Congedi parentali: chi, come, quando, perché
Congedi parentali, estesi i termini: si può arrivare fino a sei e dodici anni del figlio, si perde lo stipendio, ma si conservano i contributi e il posto di lavoro. La legge che investe sul tempo che i genitori passano con i figli va nella giusta direzione.
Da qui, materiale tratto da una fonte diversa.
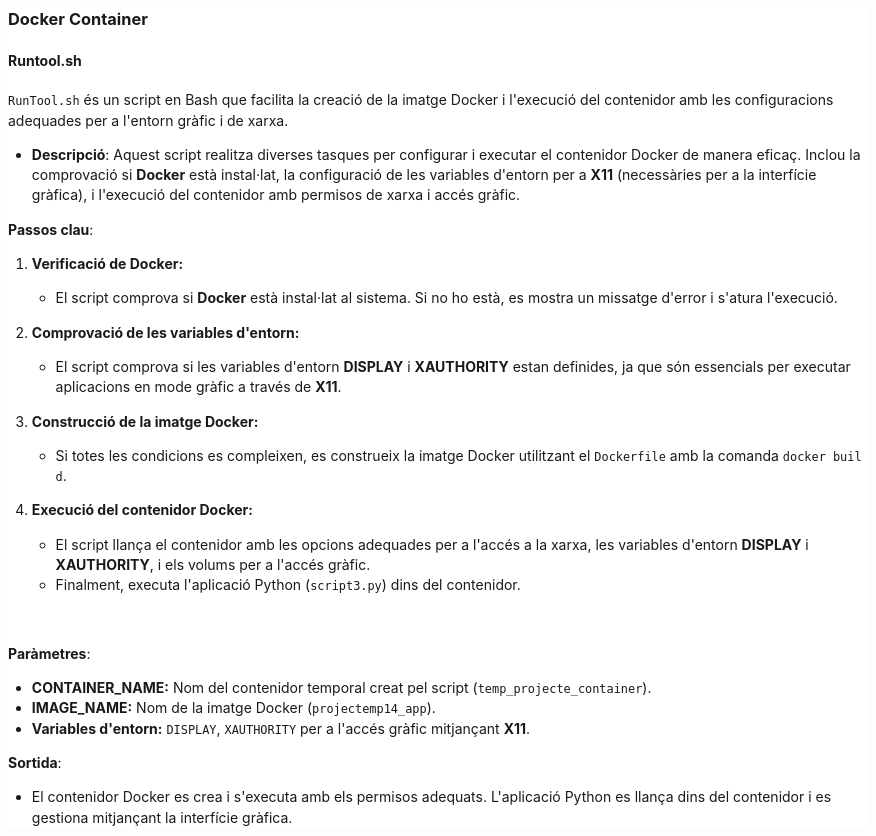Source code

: 
### Docker Container

#### Runtool.sh

 `RunTool.sh` és un script en Bash que facilita la creació de la imatge Docker i l'execució del contenidor amb les configuracions adequades per a l'entorn gràfic i de xarxa.

- **Descripció**:
Aquest script realitza diverses tasques per configurar i executar el contenidor Docker de manera eficaç. Inclou la comprovació si **Docker** està instal·lat, la configuració de les variables d'entorn per a **X11** (necessàries per a la interfície gràfica), i l'execució del contenidor amb permisos de xarxa i accés gràfic.

 **Passos clau**:
1. **Verificació de Docker:**
   - El script comprova si **Docker** està instal·lat al sistema. Si no ho està, es mostra un missatge d'error i s'atura l'execució.
   
2. **Comprovació de les variables d'entorn:**
   - El script comprova si les variables d'entorn **DISPLAY** i **XAUTHORITY** estan definides, ja que són essencials per executar aplicacions en mode gràfic a través de **X11**.
   
3. **Construcció de la imatge Docker:**
   - Si totes les condicions es compleixen, es construeix la imatge Docker utilitzant el `Dockerfile` amb la comanda `docker build`.

4. **Execució del contenidor Docker:**
   - El script llança el contenidor amb les opcions adequades per a l'accés a la xarxa, les variables d'entorn **DISPLAY** i **XAUTHORITY**, i els volums per a l'accés gràfic.
   - Finalment, executa l'aplicació Python (`script3.py`) dins del contenidor.

<br>

**Paràmetres**:
- **CONTAINER_NAME:** Nom del contenidor temporal creat pel script (`temp_projecte_container`).
- **IMAGE_NAME:** Nom de la imatge Docker (`projectemp14_app`).
- **Variables d'entorn:** `DISPLAY`, `XAUTHORITY` per a l'accés gràfic mitjançant **X11**.
  
**Sortida**:
- El contenidor Docker es crea i s'executa amb els permisos adequats. L'aplicació Python es llança dins del contenidor i es gestiona mitjançant la interfície gràfica.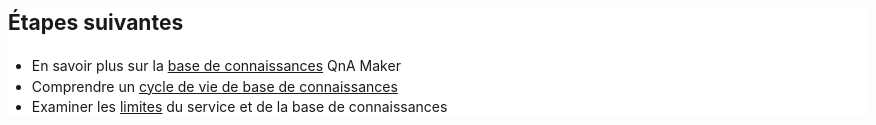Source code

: ## <a name="next-steps"></a>Étapes suivantes

* En savoir plus sur la [base de connaissances](knowledge-base.md) QnA Maker
* Comprendre un [cycle de vie de base de connaissances](development-lifecycle-knowledge-base.md)
* Examiner les [limites](../limits.md) du service et de la base de connaissances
Il governo prova a investire sul tempo che i genitori passano con i figli. Lo fa negli ultimi decreti attuativi del Jobs Act dove il cosiddetto congedo parentale - la burocrazia non è campionessa di scelta dei nomi - si allunga. Prima era possibile solo fino a quando il pargolo aveva compiuto tre anni con un’indennità pari al 30% della retribuzione e fino a otto anni senza indennità. Oggi si può arrivare fino a sei e dodici anni. Si perde lo stipendio, tutto o in parte, ma si conservano i contributi - e qui sta l’investimento del governo - e il posto di lavoro (e qui bisognerà verificare la lealtà dei datori di lavoro, che con le nuove regole hanno più libertà di licenziare). Attenzione: chi ha uno stipendio molto basso (ovvero di importo inferiore a 2,5 volte la pensione minima), mantiene l’indennità del 30% anche nel periodo che va dai tre agli otto anni.
A voler vedere il bicchiere mezzo pieno, resta sulla carta almeno l’intenzione di integrare il diritto del lavoro con una flessibilità che per una volta va a vantaggio delle famiglie. I genitori possono usufruire di un periodo massimo di sei mesi ognuno, frazionabili in più volte, purché la somma dei periodi resti sotto i dieci mesi. E per incoraggiare i padri a staccarsi dal ruolo cravatta-ufficio-impegni, i dieci mesi diventano undici se il papà chiede un periodo superiore ai tre mesi. Lo scopo è “soddisfare i bisogni affettivi e relazionali” del pargolo. Non servono malattie né situazioni particolari (per chi non sta bene o è disabile ci sono norme specifiche, mentre per le famiglie in condizioni economiche disagiate, oltre al mantenimento dell’indennità, il governo sta studiando un periodo di congedo più lungo).
I periodi di congedo vengono contati nell’anzianità lavorativa, quindi sono validi ai fini degli scatti, ma non per le quote di tredicesima né per il conto dei giorni di ferie maturati. A fine anno, insomma, il bonus di dicembre sarà ridotto in proporzione. È anche possibile frazionare il congedo per ore. Un genitore, per esempio, può uscire due ore prima dal lavoro fino a raggiungere un periodo equivalente a sei mesi lavorati (circa due anni, quattro volte tanto ipotizzando una giornata lavorativa di otto ore). A dire il vero, il frazionamento dovrebbe essere regolamentato dai contratti di lavoro: pochissime categorie ad oggi lo hanno fatto.
Il diritto al congedo parentale è riconosciuto ai “lavoratori e alle lavoratrici dipendenti titolari di uno o più rapporti di lavoro in atto”, ma anche alle “lavoratrici madri autonome per un periodo massimo di tre mesi”: in questo caso il legislatore ha tenuto fuori il padre. Nel caso ci sia un solo genitore, questo può chiedere di sfruttare l’intero periodo di dieci mesi: la bozza pronta per l’approvazione non dice ancora se resta valido anche in questo caso il mese in più per il papà (sembra difficile, perché diventerebbe discriminatorio nei confronti delle mamme rimaste sole) o se il periodo venga esteso a undici mesi comunque (c’è da augurarsi che sia così).
Secondo il governo il nuovo congedo entrerà in vigore “prestissimo”, giusto il tempo di pubblicarlo in Gazzetta Ufficiale. Il provvedimento è stato licenziato dalle commissioni tecniche della camera e anche dal Consiglio dei ministri, manca solo un via libera definitivo. Insomma, infarcita com’è di condizioni e complicazioni e variabili incrociate, la legge non è propriamente di modello scandinavo. Sarebbe però ingeneroso non riconoscere che va nella direzione giusta.